> **Excerpt to read**
------------------------

The Sophistication of the Simplicity

Figure 1
Figure 2
Figure 3
This is a thin elongated flake with facetted base (13x5x0,7 cm) from a surface scatter, consisting of a mix of MSA and Neolithic tools at Erg Rebiana (Rabiana, Rabyanah موزي ) in Lybia.

This vast area was intermittently visited during the Acheulian, MSA, and Epipaleolithic and through the Neolithic periods by our predecessors- see: 2010

The tool has a continuous semi abrupt simple inverse retouche on the ventral side with a flat bulb of percussion (Figure 1) and is made from high quality quartzite. The facetted base is shown in Figure 3.

Most probably the artifact comes from the Middle Holocene wet-phase and was produced by a soft hammer technique.

“Simplicity is the ultimate sophistication.” – The sentence is attributed to Leonardo Da Vinci, but that is uncertain. Nevertheless, it brings an important observation to the point.

Indeed, this seemingly simple tool allows scraping, grain harvesting or smooth cutting movements without any difficulties and can be manufactured without much effort after the preparation of an adequate core. Moreover it does not need a handle and can be used without any hafting.

------------------------

> **Exercise data**
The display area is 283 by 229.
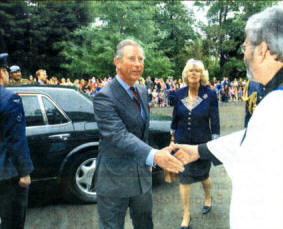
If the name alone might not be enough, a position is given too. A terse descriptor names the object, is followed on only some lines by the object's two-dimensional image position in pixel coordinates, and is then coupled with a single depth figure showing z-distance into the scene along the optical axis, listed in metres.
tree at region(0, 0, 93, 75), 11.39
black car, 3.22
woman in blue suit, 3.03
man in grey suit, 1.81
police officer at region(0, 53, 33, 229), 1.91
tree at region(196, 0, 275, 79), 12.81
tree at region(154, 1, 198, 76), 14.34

------------------------

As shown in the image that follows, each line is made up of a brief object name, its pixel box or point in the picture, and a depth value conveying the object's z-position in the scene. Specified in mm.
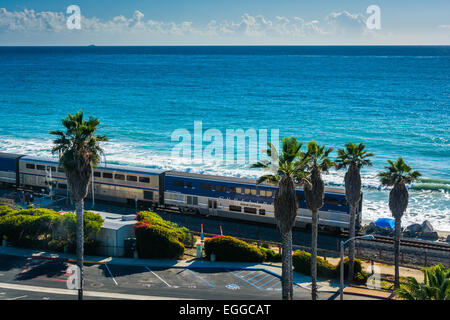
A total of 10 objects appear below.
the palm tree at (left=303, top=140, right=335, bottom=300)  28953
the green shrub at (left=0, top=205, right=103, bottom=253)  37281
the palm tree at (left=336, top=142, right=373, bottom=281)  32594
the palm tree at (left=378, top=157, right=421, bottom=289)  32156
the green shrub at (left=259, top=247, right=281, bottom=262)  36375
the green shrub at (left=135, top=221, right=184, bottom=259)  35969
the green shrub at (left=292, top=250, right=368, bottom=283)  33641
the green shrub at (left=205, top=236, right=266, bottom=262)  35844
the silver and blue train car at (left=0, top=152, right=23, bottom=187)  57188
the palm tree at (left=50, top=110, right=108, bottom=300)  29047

------------------------

> **Tasks for this exercise**
a - Repeat everything from "The Sophistication of" down to "موزي ) in Lybia." in the passage about the quartzite flake above, word for word.
b - Go on with the passage about the quartzite flake from Erg Rebiana, picking up after its final sentence.

> **Responses by item number**
a -
The Sophistication of the Simplicity

Figure 1
Figure 2
Figure 3
This is a thin elongated flake with facetted base (13x5x0,7 cm) from a surface scatter, consisting of a mix of MSA and Neolithic tools at Erg Rebiana (Rabiana, Rabyanah موزي ) in Lybia.

b -
Simplicity is not simple but an achievement. The world around us was always highly complex. Thus, it was and still is characteristic for the ability of Homo sp. how to process complex things and made them simple.

Therefore, behind every simplicity there is a great complexity and sophistication- a deeper understanding of mental and technological, processes.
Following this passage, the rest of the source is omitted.